■ **EXTRACT**:
For many families there will be a few vegetables in their share they don't know their names, let alone how to cook them. That's understandable! No worry...Join us on FB, and subscribe to this blog to learn how I'm using what's being harvested each week. I don't mind an occasional call, as it helps me stay in touch with our shareholders needs.

Mixed Baby Lettuce

How do I keep my lettuce fresh? Everywhere I look on the web people have different ideas. What really works?
You're right! There are numerous ways to care for your lettuce, so I'll just share mine. If you've read the rest of the blog you'll see I soak the leaves in cool water until they crisp up. Then I use a salad spinner to dry them. (Laying them on a large clean towel with let them dry also.) Then I pack them whole into the rectangle Rubbermaid tubs I described before. Lettuce keeps in these for more than a week! Rotate your stock if needed, but try to use it up as we'll try to keep it in your share weekly. 

I like to include lettuce into 2 meals each day. Two "outside of the box" ideas I use are:
 1. Serve poached eggs on a salad and top with crumbled sausage or bacon. The lightly poached egg yolk becomes the dressing for the salad and it's a winner in my book!

My lunch one day this week. I save the outer leaves from
heads of lettuce especially for my lunches.

 2. I like to make lettuce wraps for lunch instead of eating traditional sandwiches. I simply lay a large outer lettuce leaf flat on my plate. Lay leftover meat/sandwich meat down the middle of the leaf. Next I'll chop or grate other vegetables fine like onion, asparagus, summer squash, or cucumbers and sprinkle a small amount over the meat. Add a small amount of plain Greek yogurt over the vegetables, then salt & pepper to taste. Lastly fold one side of the leaf over the mixture and roll. Yummm! 

We don't like (fill in the blank) in our share. 

What do I do?
We want happy shareholders! If you've really tried the vegetable in a few different ways that I've described then, and done some research online for new recipes, just tell the person you're getting your share from that you don't care for whatever the vegetable is. We'll try and substitute from the table within reason. We want you to be tickled to be part of our farm! (Home drop-offs will have their own method for exchange.)

I won't be at the market to get my share next week. What should I do?

■ **WHAT YOU WILL DO**:
1. Answer these questions from the blog post:
(a) What does the writer use to dry lettuce leaves after soaking them?
(b) How long does lettuce keep in the Rubbermaid tubs?
(c) In the lettuce wraps, what goes over the chopped vegetables before the salt and pepper?
2. Rewrite the stretch of the blog post from "We don't like" through "should I do?", changing "shareholders" to "members".
Use only the blog post to answer.

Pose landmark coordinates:
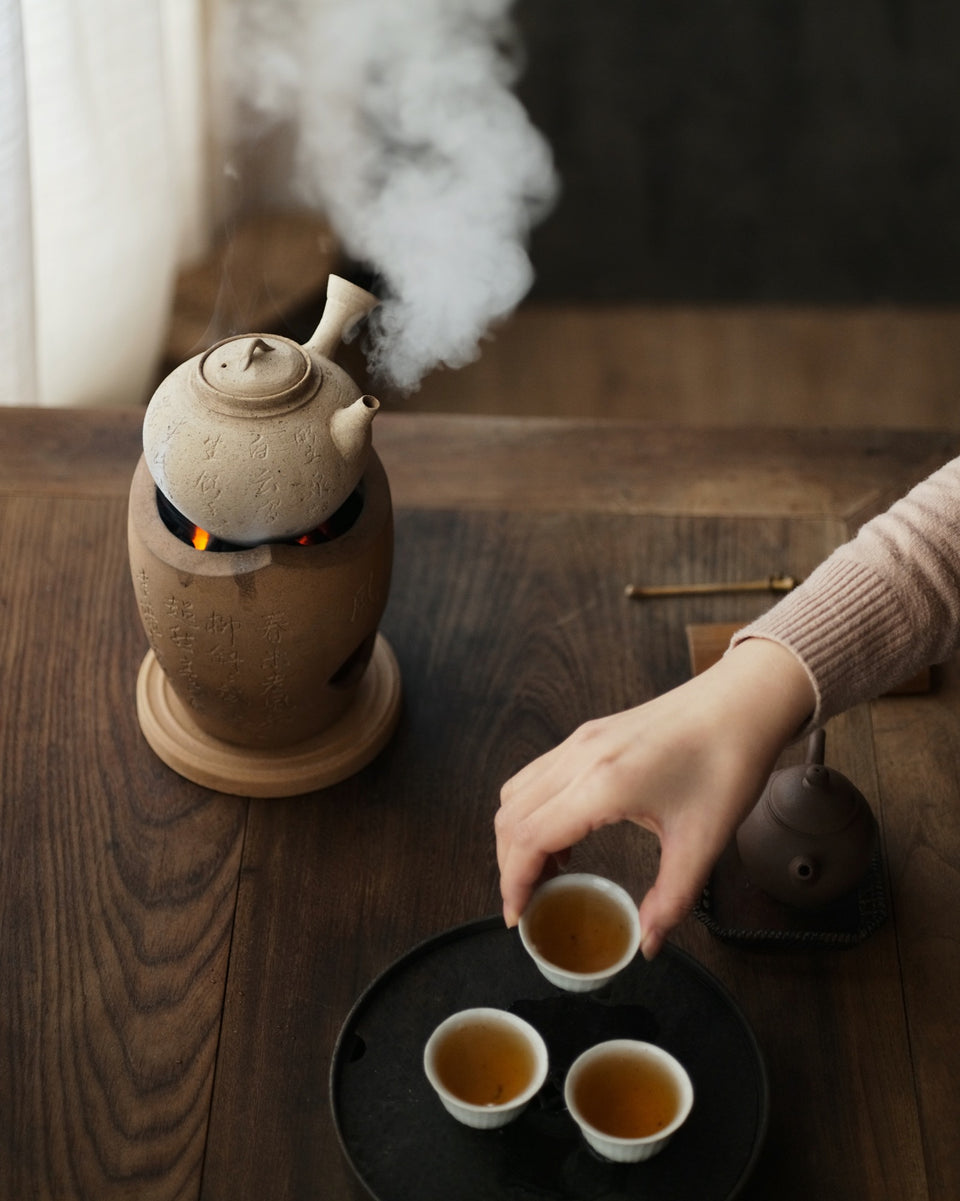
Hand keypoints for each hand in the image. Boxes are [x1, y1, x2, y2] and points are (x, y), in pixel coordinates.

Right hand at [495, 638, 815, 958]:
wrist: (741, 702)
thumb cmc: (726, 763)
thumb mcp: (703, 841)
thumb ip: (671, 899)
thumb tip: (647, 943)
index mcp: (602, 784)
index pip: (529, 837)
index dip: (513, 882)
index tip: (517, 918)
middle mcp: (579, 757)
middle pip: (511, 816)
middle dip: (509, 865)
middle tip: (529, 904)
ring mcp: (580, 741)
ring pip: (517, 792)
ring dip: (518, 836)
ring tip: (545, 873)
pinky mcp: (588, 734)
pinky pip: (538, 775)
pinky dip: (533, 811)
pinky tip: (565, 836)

■ **RESPONSES IN ORDER**:
1.
(a) A salad spinner.
(b) More than a week.
(c) A small amount of plain Greek yogurt.

2.
We don't like (fill in the blank) in our share. 

What do I do?
We want happy members! If you've really tried the vegetable in a few different ways that I've described then, and done some research online for new recipes, just tell the person you're getting your share from that you don't care for whatever the vegetable is. We'll try and substitute from the table within reason. We want you to be tickled to be part of our farm! (Home drop-offs will have their own method for exchange.)

I won't be at the market to get my share next week. What should I do?